NBC News reported Monday that the settlement “includes attorneys’ fees” and “calls for the museum’s director to give the plaintiffs a tour of the facility … and for the director to apologize to them for the guards’ actions on Jan. 20, 2023.”
“And the Smithsonian agreed to notify security personnel at all of its museums and the National Zoo about its policy allowing hats and other articles of clothing bearing messages, ‘including religious and political speech,’” NBC News continued:
The settlement comes four months after the National Archives Museum in Washington agreed to pay $10,000 to a smaller group of plaintiffs and to settle a similar lawsuit.
The plaintiffs in that case were told by National Archives guards to either cover clothing bearing “pro-life” messages or leave that federally operated institution, also on Jan. 20, 2023.
The plaintiffs in both cases visited the respective Washington, D.C., museums on the same day they took part in the 50th annual March for Life.
The dozen students asked to remove their hats attended Our Lady of the Rosary School in Greenville, SC. They were on a school trip to the nation’s capital at the time.
The blue winter hats, which the group wore to identify each other during the march, simply bore the words “Rosary Pro-Life.”
The National Catholic Register (NCR) reported in February 2023:
Although other visitors wore various kinds of hats, according to attorney Jordan Sekulow of the American Center for Law and Justice, the students were treated differently.
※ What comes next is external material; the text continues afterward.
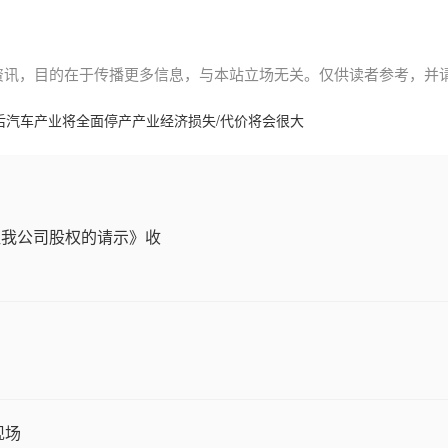
资讯，目的在于传播更多信息，与本站立场无关。仅供读者参考，并
后汽车产业将全面停产产业经济损失/代价将会很大
让我公司股权的请示》收
现场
Sekulow said the students “were accosted several times and told they would be forced to leave unless they removed their pro-life hats.”
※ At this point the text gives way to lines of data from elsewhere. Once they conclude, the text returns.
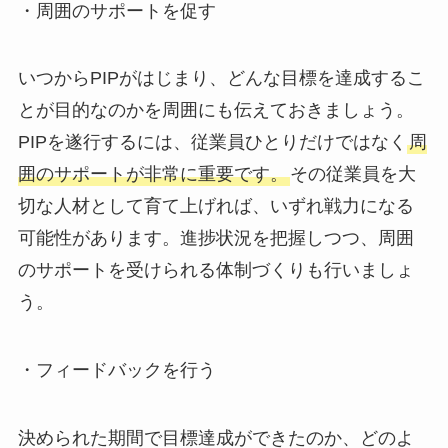
・周囲のサポートを促す
いつからPIPがはじまり、どんな目標を達成するこ
とが目的なのかを周囲にも伝えておきましょう。
PIPを遂行するには、従業員ひとりだけではなく
周
囲のサポートが非常に重要です。
その従業員を大
切な人材として育て上げれば、いずれ戦力になる
可能性があります。進捗状況を把握しつつ、周囲
のサポートを受けられる体制づくりも行いましょ
う。
・フィードバックを行う
決められた期間で目標達成ができたのか、どのよ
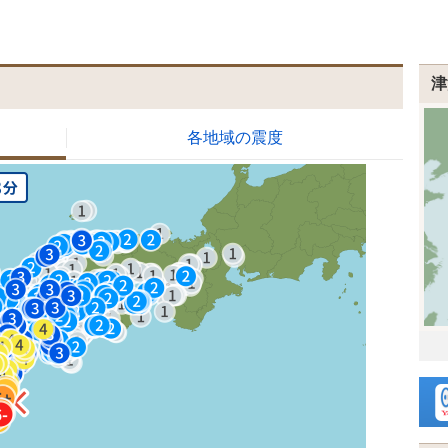
津
各地域の震度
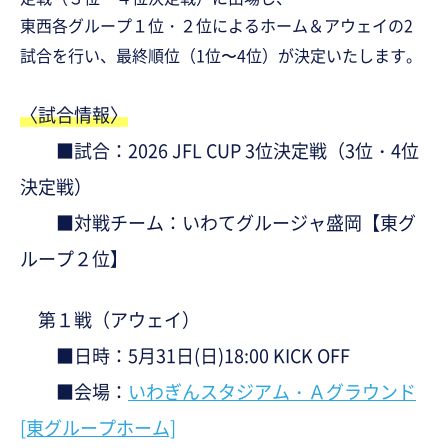
東西各グループ１位・２位によるホーム＆アウェイの2
試合を行い、最終順位（1位〜4位）が決定いたします。
〈試合情報〉
■試合：2026 JFL CUP 3位決定戦（3位・4位
決定戦）
■対戦チーム：いわてグルージャ盛岡【東グ
ループ２位】
第１戦（アウェイ）
■日時：5月31日(日)18:00 KICK OFF
■会場：
いわぎんスタジアム・Ａグラウンド
[東グループホーム]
Sekulow said at the time: “The museum staff mocked the students, called them expletives, and made comments that the museum was a ‘neutral zone’ where they could not express such statements.”
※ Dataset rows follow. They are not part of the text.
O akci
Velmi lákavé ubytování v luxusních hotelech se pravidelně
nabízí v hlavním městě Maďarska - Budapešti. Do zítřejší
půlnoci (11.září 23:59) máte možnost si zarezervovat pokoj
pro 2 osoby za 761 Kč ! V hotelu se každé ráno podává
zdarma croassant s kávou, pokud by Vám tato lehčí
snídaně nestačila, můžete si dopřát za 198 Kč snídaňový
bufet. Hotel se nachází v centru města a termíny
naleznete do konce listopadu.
“The employee who ultimately forced the students to leave the museum was rubbing his hands together in glee as they exited the building,” the attorney added.
One of the student plaintiffs, Patrick Murphy, recounted the experience in the Air and Space Museum during a FOX News interview, also in February 2023.
“They (said), ‘All people wearing a pro-life hat, take it off’ … and immediately we’re confused,” he told host Sean Hannity.
“I said, ‘This is a violation of our First Amendment right. This is a government-funded building. How are we paying for this with our taxes and I’m not allowed to wear this hat?’” Murphy added.
The student told Hannity that the guard claimed the group’s First Amendment rights were not applicable on the property.
“We had almost no words,” Murphy said.